Pere Romeu i Borràs was born in Torredembarra in 1862. From an early age he tried to make a living as a painter, and he kept up a relationship with the modernist group of Ramon Casas. When he was 31 years old, he began an adventure abroad and, in collaboration with Miquel Utrillo and Théophile Alexandre Steinlen, he organized a Chinese shadow puppet show at the Parisian Puppet Theatre of Paris. The trio attempted to export the show to New York and Chicago, but they were not successful.
On his return to Paris, Romeu managed to get a job as an entertainer at the cabaret, Le Chat Noir, in the neighbourhood of Montmartre thanks to his good relation with the owner, Louis Rodolphe Salis. This experience gave him the idea of opening a venue of similar characteristics in Barcelona, but he didn’t have enough money to do so. That’s why he got together with Miquel Utrillo, Ramon Casas and Santiago Rusiñol, and it was in this way that the Quatre Gats was inaugurated on 14th June 1897.
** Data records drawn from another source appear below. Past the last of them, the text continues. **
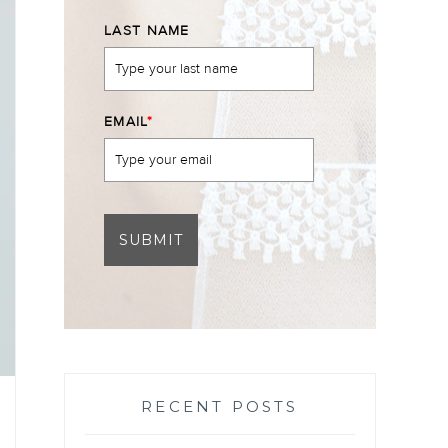
LAST NAME
EMAIL
*
SUBMIT
RECENT POSTS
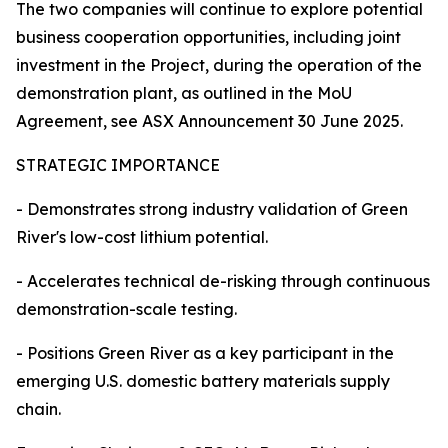
The two companies will continue to explore potential
business cooperation opportunities, including joint
investment in the Project, during the operation of the
demonstration plant, as outlined in the MoU
Agreement, see ASX Announcement 30 June 2025.
STRATEGIC IMPORTANCE
- Demonstrates strong industry validation of Green
River's low-cost lithium potential.
- Accelerates technical de-risking through continuous
demonstration-scale testing.
- Positions Green River as a key participant in the
emerging U.S. domestic battery materials supply
chain.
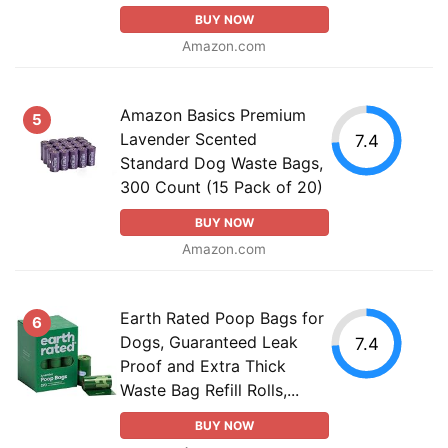
BUY NOW
Amazon.com
Amazon Basics Premium
5
Lavender Scented
7.4
Standard Dog Waste Bags,
300 Count (15 Pack of 20)
BUY NOW
Amazon.com
Earth Rated Poop Bags for
6
Dogs, Guaranteed Leak
7.4
Proof and Extra Thick
Waste Bag Refill Rolls,...
BUY NOW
Physically speaking, Romeu was a picturesque character: tall, rambling and bearded, his figure was portrayed and caricatured not only by Picasso, but also by other artists such as Casas, who made him the protagonist of his well-known work, Ramon Casas and Pere Romeu on a tandem, a paradigmatic example of the fusion between painting and posters.
Pablo Picasso. Pere Romeu caricatured as a Boer, and other sketches (menu of Quatre Gats). Barcelona, 1899-1900. Graphite pencil on printed paper. Donation Picasso, Pablo, 1970. Museu Picasso, Barcelona. MPB 110.813
In terms of the drawings that Picasso dedicated to him, it is especially worth highlighting the two that you can see in this post. The first is a portrait with ink and watercolour which includes a joke in the form of an inscription: « Mr. Romeu cheats on the maids. Mr. Romeu eats shit with a string», after a Catalan children’s tune in which “Mr. Ramon” does so. In the second one, we can see a drawing of Romeu on the back of the menu of the Quatre Gats characterized as if he was a Boer from the South African wars.
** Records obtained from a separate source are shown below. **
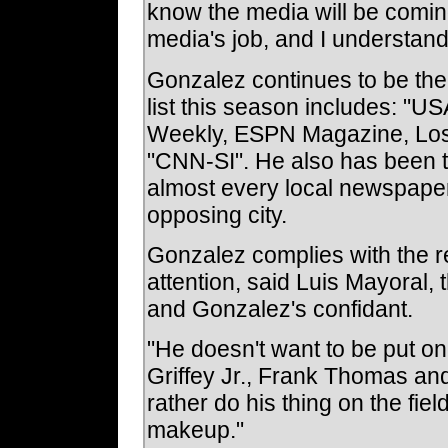
know the media will be coming, 
media's job, and I understand
Gonzalez continues to be the 
list this season includes: "US
Weekly, ESPN Magazine, Los
"CNN-SI". He also has been th
almost every local newspape
opposing city.
Gonzalez complies with the re
attention, said Luis Mayoral,
and Gonzalez's confidant.
"He doesn't want to be put o
Griffey Jr., Frank Thomas and
rather do his thing on the fiel
makeup."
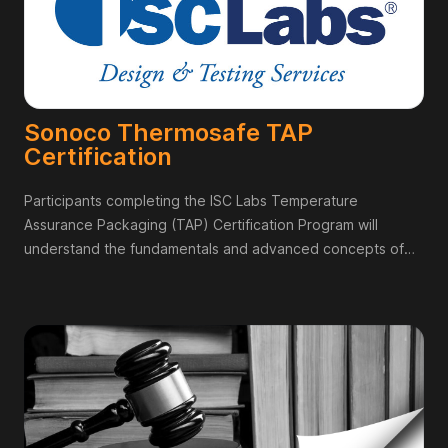
Sonoco Thermosafe TAP
Certification
Participants completing the ISC Labs Temperature
Assurance Packaging (TAP) Certification Program will
understand the fundamentals and advanced concepts of
temperature assurance packaging so that they can
evaluate different TAP solutions as they relate to the needs
of their company,Contribute knowledgeably to
conversations regarding temperature assurance packaging,
and Guide their organizations in implementing TAP
solutions.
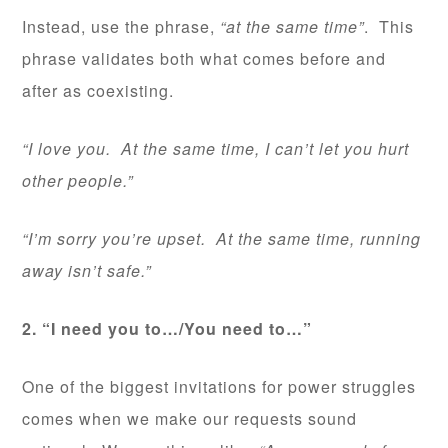
Instead, use the phrase,
“at the same time”
. This
phrase validates both what comes before and
after as coexisting.
“I love you. At the same time, I can’t let you hurt
other people.”
“I’m sorry you’re upset. At the same time, running
away isn’t safe.”
2. “I need you to…/You need to…”
One of the biggest invitations for power struggles
comes when we make our requests sound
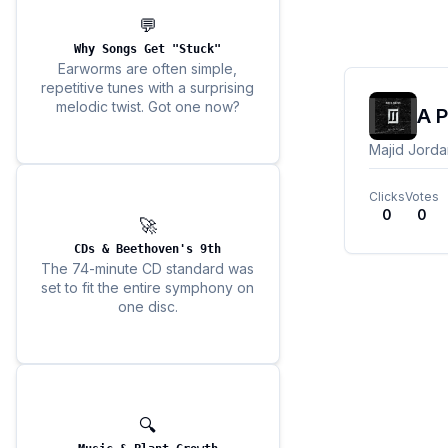
💬
Why Songs Get "Stuck"
Earworms are often simple,
repetitive tunes with a surprising
melodic twist. Got one now?
A P
Majid Jorda
Clicks
Votes
0
0
🚀
CDs & Beethoven's 9th
The 74-minute CD standard was
set to fit the entire symphony on
one disc.
🔍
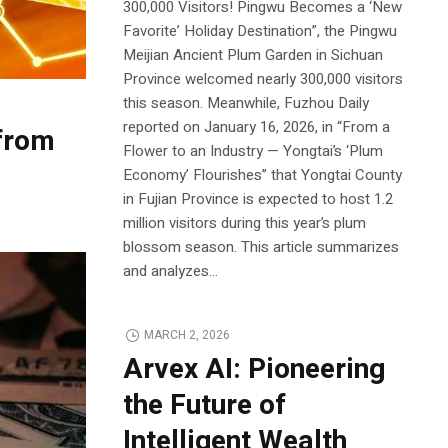
300,000 Visitors! Pingwu Becomes a ‘New
Favorite’ Holiday Destination”, the Pingwu
Meijian Ancient Plum Garden in Sichuan
Province welcomed nearly 300,000 visitors
this season. Meanwhile, Fuzhou Daily
reported on January 16, 2026, in “From a
 from
Flower to an Industry — Yongtai’s ‘Plum
Economy’ Flourishes” that Yongtai County
in Fujian Province is expected to host 1.2
million visitors during this year’s plum
blossom season. This article summarizes
and analyzes...
MARCH 2, 2026
Arvex AI: Pioneering
the Future of
Intelligent Wealth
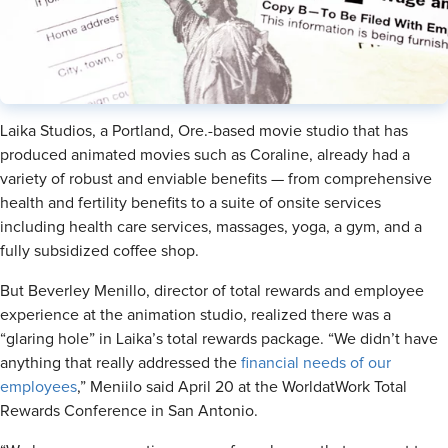
Laika Studios, a Portland, Ore.-based movie studio that has
produced animated movies such as Coraline, already had a
variety of robust and enviable benefits — from comprehensive
health and fertility benefits to a suite of onsite services
including health care services, massages, yoga, a gym, and a
fully subsidized coffee shop.
But Beverley Menillo, director of total rewards and employee
experience at the animation studio, realized there was a
“glaring hole” in Laika’s total rewards package. “We didn’t have
anything that really addressed the
financial needs of our
employees
,” Meniilo said April 20 at the WorldatWork Total
Rewards Conference in San Antonio.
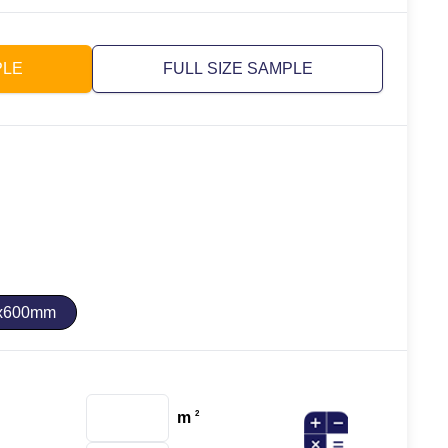
PLE
FULL SIZE SAMPLE
x600mm
m
2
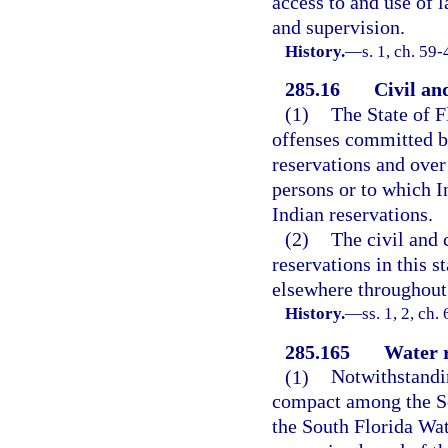
access to and use of 
and supervision.
History.
—
s. 1, ch. 59-
285.16
Civil an
(1)
The State of F
offenses committed by
reservations and over
persons or to which In
Indian reservations.
(2)
The civil and 
reservations in this 
elsewhere throughout 
History.
—
ss. 1, 2, ch.
285.165
Water r
(1)
Notwithstandin
compact among the Sem
the South Florida Wa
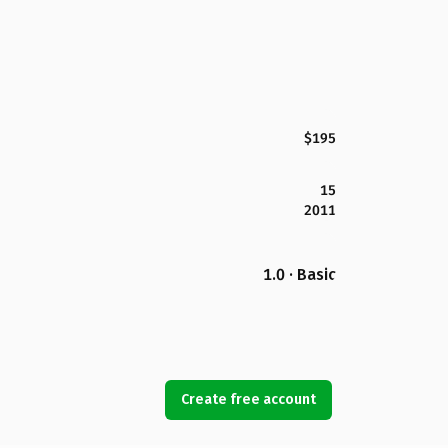
$195
15
2011
1.0 · Basic
Create free account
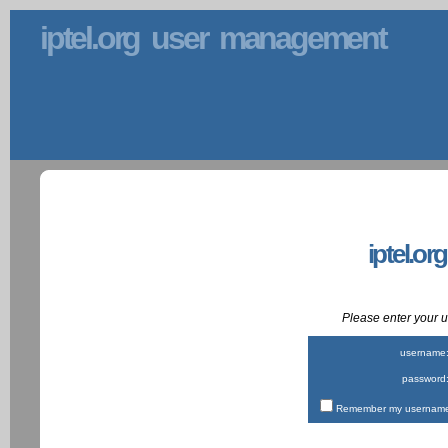
iptel.org user management
iptel.or
Please enter your
username
password
Remember my username 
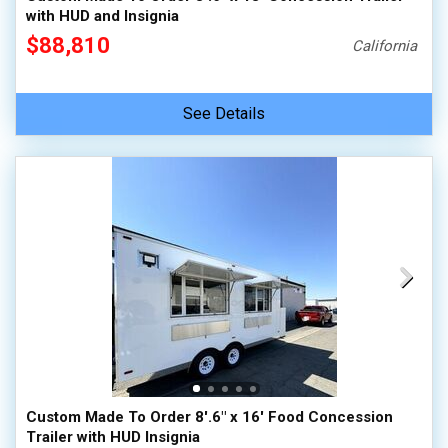
with HUD and Insignia
$88,810
California
See Details
Custom Made To Order 8'.6" x 16' Food Concession
Trailer with HUD Insignia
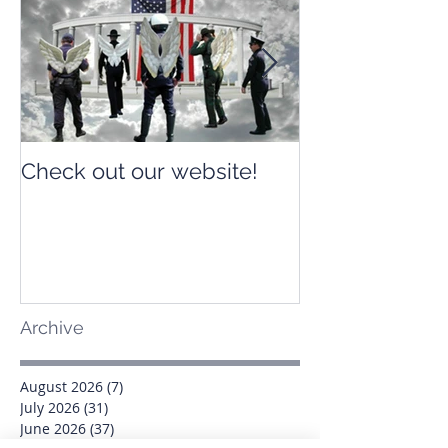
Check out our website!
Check out our
Archive
August 2026
(7)
7 posts
July 2026
(31)
31 posts
June 2026
(37)
37 posts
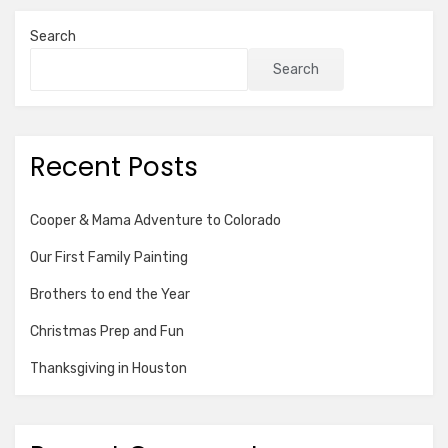
Search
Search
Recent Posts
Cooper & Mama Adventure to Colorado
Our First Family Painting
Brothers to end the Year
Christmas Prep and Fun
Thanksgiving in Houston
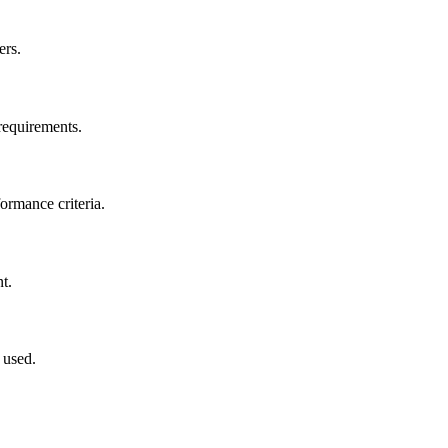
ers.
 requirements.
ormance criteria.
t.
 used.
Prior to closing the tavern, which would take place in 1903, Romeu promoted the publication of a magazine which took the same name and which was published for the first time in 1899. He dedicated the last years of his life to sport: he ran the Gimnasio Catalán in Provença street, where he worked as a fencing teacher, he opened a garage and he even participated in some automobile races.
Pere Romeu died in Barcelona on 23rd December 1908, at the age of 46 years old. The newspaper, La Vanguardia, reported the news in this way: «The death of the popular Pere Romeu has been extremely heartfelt, someone so appreciated by those who knew him. Without having been either a writer or an artist, he occupied an important place in the advancement that in recent years the intellectual life in Barcelona has taken on […] Romeu gave a great boost to modernism, which has had since then many imitators in terms of clothing.»
An obituary that confirms that Romeu was one of those characters to whom the phrase «genius and figure» can be applied.